Maybe I don't even have to buy locally produced apples by Michael, maybe I can grow my own. Sweden might not have a very good climate for gardening, but on the other hand we are blessed with space. We are one of Europe's most sparsely populated countries, you can see that with your bare eye. The distance from house to house gives space for much more gardens than we have today. I hope politicians will realize this potential when they try to make cities and communities climate-friendly.

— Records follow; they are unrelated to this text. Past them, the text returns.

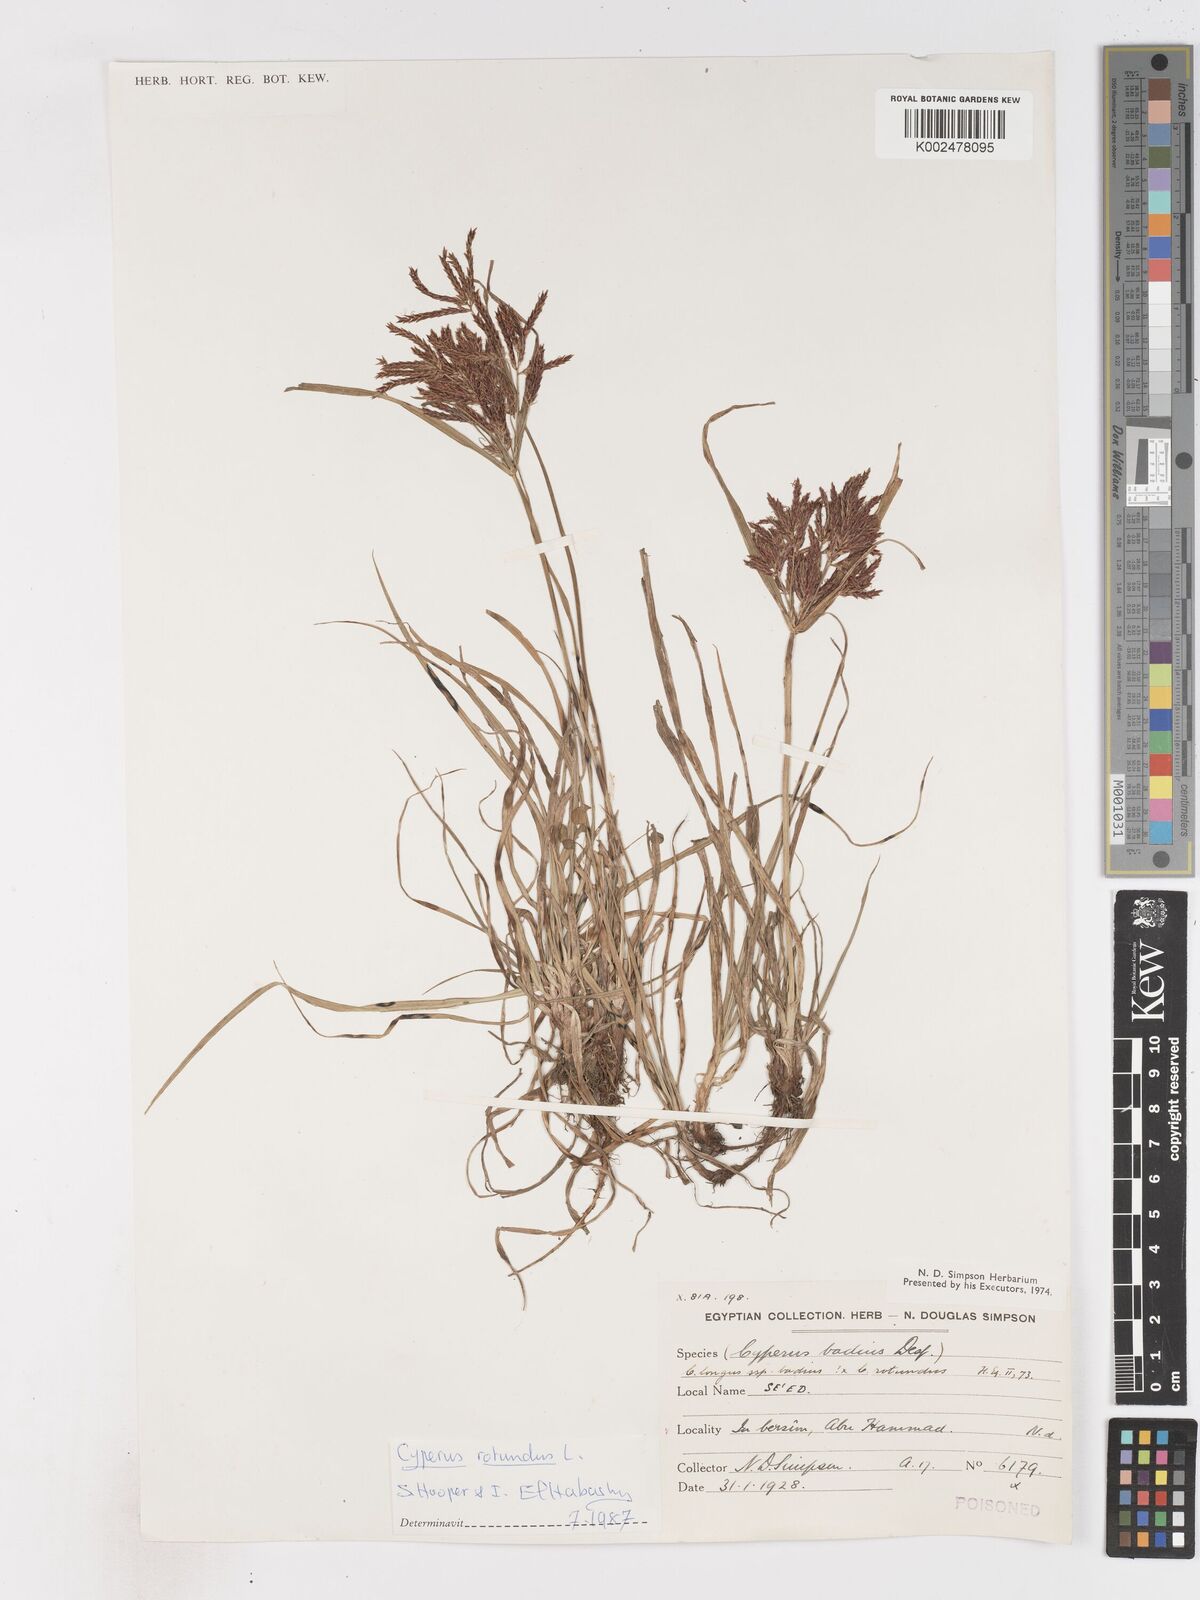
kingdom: Plantae
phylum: Tracheophyta
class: Liliopsida
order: Poales
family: Cyperaceae
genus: Cyperus
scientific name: Cyperus rotundus
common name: Nutgrass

Urban farming is nothing new. In 1895 the first allotment gardens were arranged in Sweden, the concept reached us from Germany. Allotment gardens were widely popular among the expanding working class in the early 20th cenury, many of whome had a countryside background and knew well how to grow food. During the world year, the state actively supported allotment gardening as a way to guarantee food safety, but since then usage has declined. But tehy still exist So I followed my friend Jens and his son Leo to their allotment one rainy afternoon, to see how urban gardening can look like in reality. Here are some pictures...

Jens and Leo

The local authorities give anyone a piece of land, given that the promise to use only ecological methods of farming, and pay a minor sum, today 20 EUR a year. This area is quite rough, since it was abandonded some years ago, when the railroad was supposed to go over this land. Nonetheless, it gives Jens all the apples he could ever dream of, and potatoes from the summer until christmas. Without CO2-emissions... think about how natural that sounds when you talk about allotments, and how compicated it is to achieve for a supermarket.

Jens and Leo

Pommes du terre

His neighbours were more ambitious, and their work was well awarded... they had potatoes, tomatoes, beans, and lots of other vegetables for most of the year. And they knew a lot, would never stop talking about how to grow, what to grow. These flowers for example, are not only fancy, but help keeping bugs and birds away from the plants.

two urban farmers

I am a teacher, not a farmer, and this was what impressed me most. The knowledge about how we can grow food thatmost of us simply don't have. But we could learn. And I am sure we will have to, if we really want to adress climate change.

Jens and Leo and Pumkin

What would you say? Is there a way to stop the waste? How could we do that?

Comments

  • Mattias Adolfsson on 06th October 2009:

    allotment gardening was a way of staying in calories in the Soviet union. Interesting article the fact that you have grown your own food would make you more conscious of waste

  • Paul Montariol on 09th December 2009:

    In my family we always ate fruits of our garden; but also of the wild fruits, mushrooms, chestnuts. etc.